Dataset excerpts
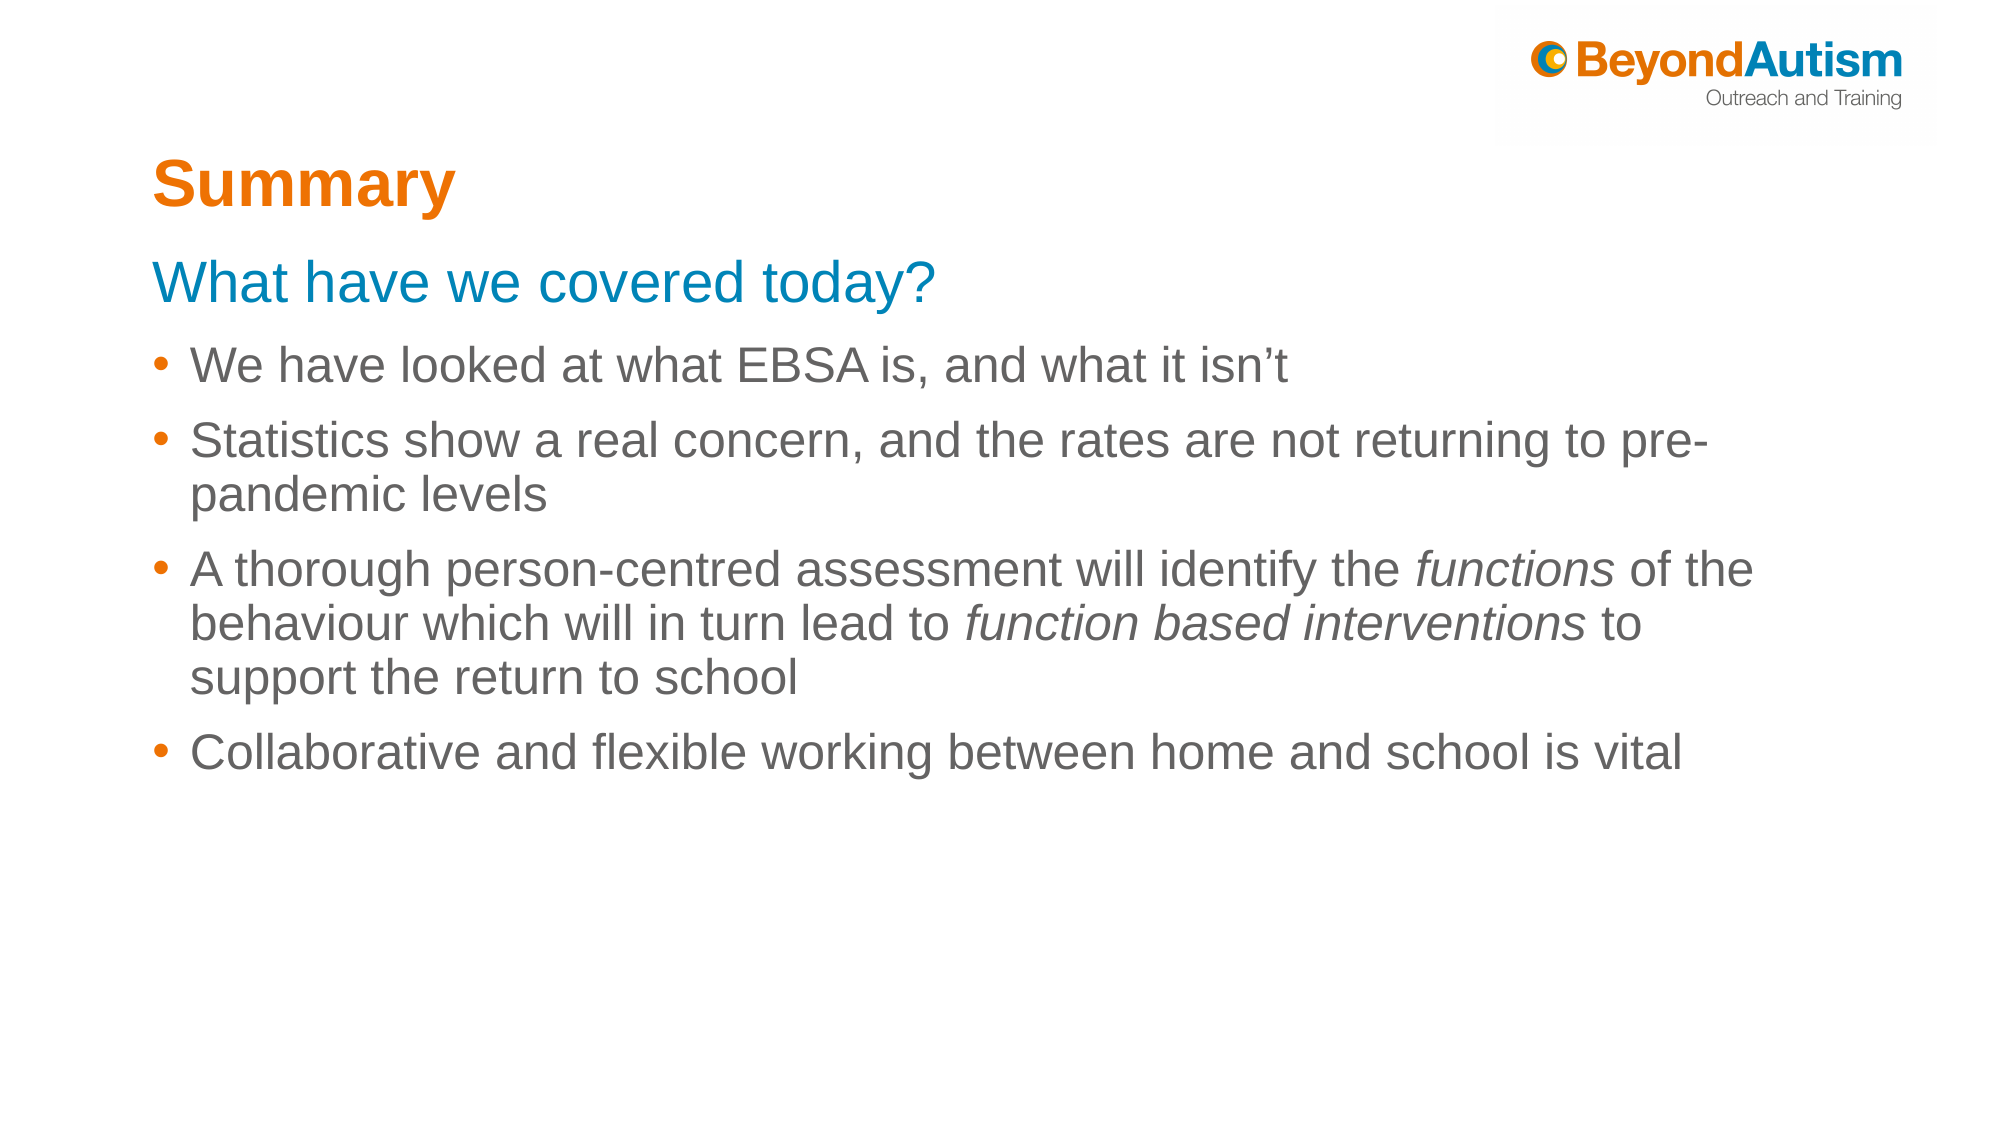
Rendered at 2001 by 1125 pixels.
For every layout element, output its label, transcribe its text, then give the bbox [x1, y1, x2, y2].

title Summary [137, 141, 1863, 226]
list We have looked at what EBSA is, and what it isn’t Statistics show a real concern, and the rates are not returning to pre-pandemic levels A thorough person-centred assessment will identify the functions of the behaviour which will in turn lead to function based interventions to support the return to school Collaborative and flexible working between home and school is vital [137, 332, 1817, 1014]
list What have we covered today? [137, 245, 1863, 313]
picture [1495, 5, 1937, 146]
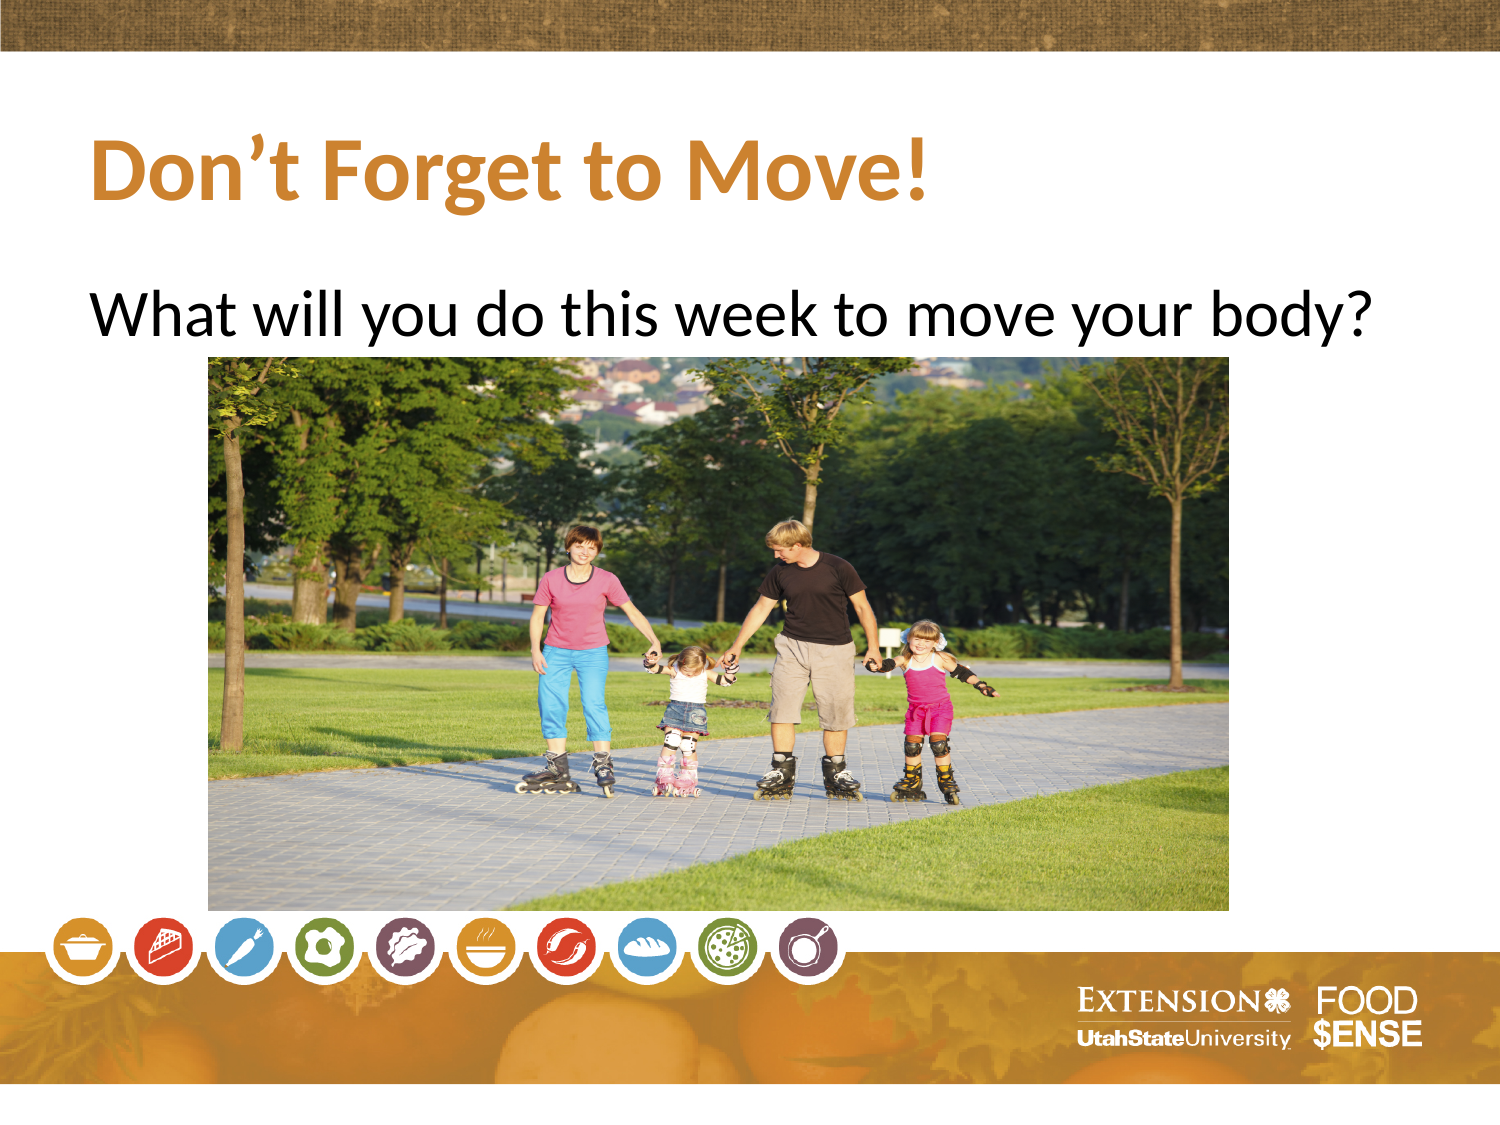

Work to be completed
Set down all of the entries precisely and keep the pictures out of the copy.

Result
Rendered at 2001 by 1125 pixels.
For every layout element, output its label, transcribe its text, then give the bbox [x1, y1, x2, y2].

title Summary [137, 141, 1863, 226]
list We have looked at what EBSA is, and what it isn’t Statistics show a real concern, and the rates are not returning to pre-pandemic levels A thorough person-centred assessment will identify the functions of the behaviour which will in turn lead to function based interventions to support the return to school Collaborative and flexible working between home and school is vital [137, 332, 1817, 1014]
list What have we covered today? [137, 245, 1863, 313]
picture [1495, 5, 1937, 146]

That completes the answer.